In the same way as wine, you can taste in a number of different ways. You don’t have to swirl, slurp and spit, but if you want to get more serious about tasting tea – I’d recommend you do!
If the option is available to you, you should first inspect the dry leaf before it is brewed. There is so much you can decipher from the infused leaf. Be sure to smell the dry leaf too. Ideally, you’ll also know the temperature it is brewed at, as this will also influence the characters that come through. For example if a green tea, like a high quality Japanese Gyokruo, is brewed using boiling water you’ll be overwhelmed with bitterness that wouldn’t be coming through if that same leaf was brewed using 70 degree Celsius water.
The water to leaf ratio will also impact taste, so if you are tasting multiple teas with the intention of comparing them, make sure you use a consistent amount of leaf and water.
Once your leaf is infused you should stick your nose in and really let yourself experience the aroma. Inhale really deeply. Close your eyes even. Think about what you notice or where the smell takes you. So often smells transport you to a time, place, memory or situation and this gives you clues about what you are smelling. Is it floral, earthy, or sweet, like being at the beach? Or is it smokey or leathery like sitting in mahogany filled room with a fireplace?
Next, look at the liquor in the cup. Is it bright or dull? Pale or bold? Oily or clear? Coppery or brown, bright green or yellowish. These observations all tell you lots about what you can expect to taste. Tea actually has its own nomenclature, or language, which can help give you a wider vocabulary to use as your tasting becomes more advanced.
Next you can actually taste! Your first sip should actually be an audible slurp. Suck the liquor in quickly and loudly in an effort to spray the tea over your palate so it strikes the entire cross section of your tongue. This also helps to cool the tea too.
Hold the tea in your mouth for a few seconds. Let it sit and just observe how it feels in your mouth. Does it feel ‘heavy’? Some teas have a weight that makes them seem creamy. Others are light, and have an almost bubbly, carbonated feel to them. When you swallow the tea (or spit it out) breathe in again and assess the aftertaste. Leave it a few moments or even minutes to determine its length. How does your mouth feel? Is your tongue dry? For how long can you still taste remnants of the tea? What hits you first, what emerges more slowly? Finally, what sensation are you left with?

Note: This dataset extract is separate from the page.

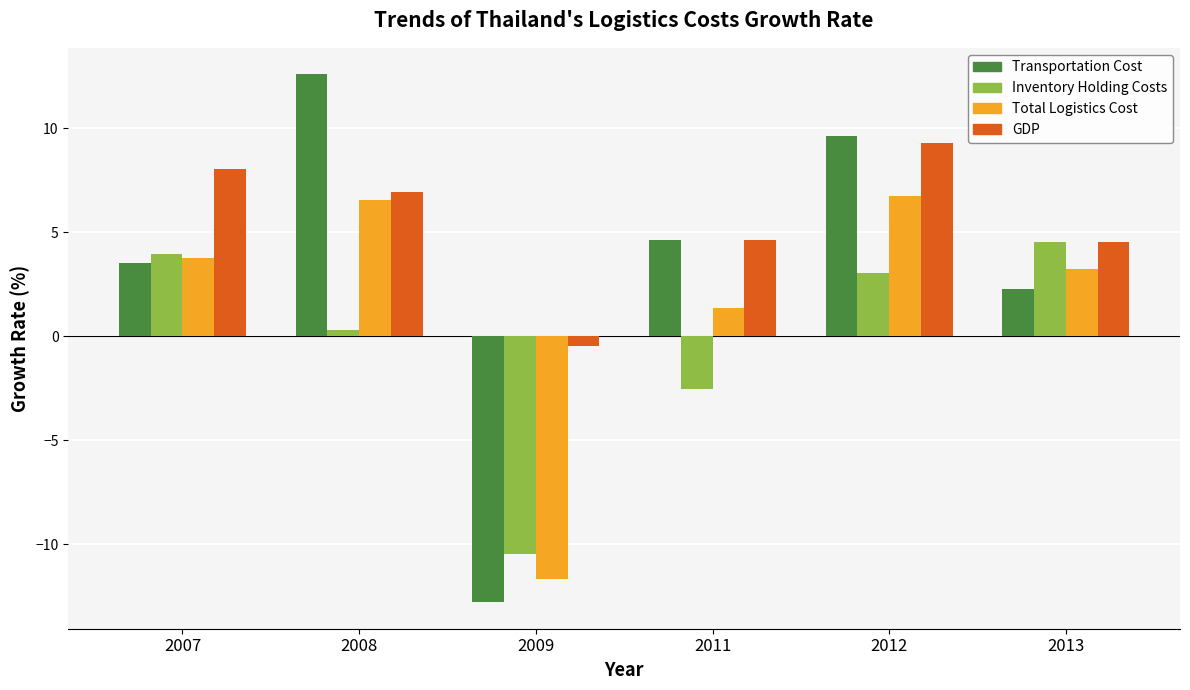

What is the value of the GDP bar at the 6th from the left?

4.5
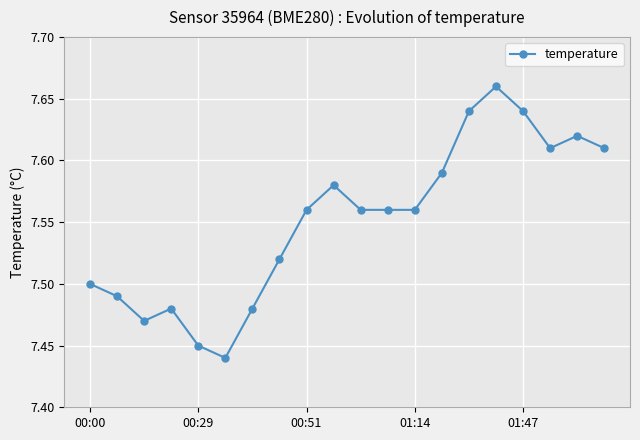

True or false: there are more than 0 points higher than both neighbors.

True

Take notes as you go through the process so you can compare and contrast your thoughts. You can either start comparing quote different tea types, like greens and blacks, or you could taste the same tea regularly to see if you can identify new elements. If you’re going to taste a lot of tea in the row, having some water crackers on hand can help to refresh the palate between tastes (avoid crackers with salt though) or try plain white bread or celery.
It really is up to the individual. If you know you have a preference for a particular type, like green tea, and you’re quite happy to get to know that style better stick with a selection of greens. Perhaps try something from Japan like a Gyorkuo, a roasted Houjicha or a nutty Genmaicha, then something from China like a Long Jing, and perhaps something from India or Nepal like a high grown Himalayan Pine.
Alternatively try a tea-master selected regional tasting pack where you get a small sample of greens, oolongs, and blacks which is a great way to get exposure to different types of tea from different regions. Remember, there are no rights and wrongs and it’s a journey! As the saying goes, every journey starts with a single sip, or is that step?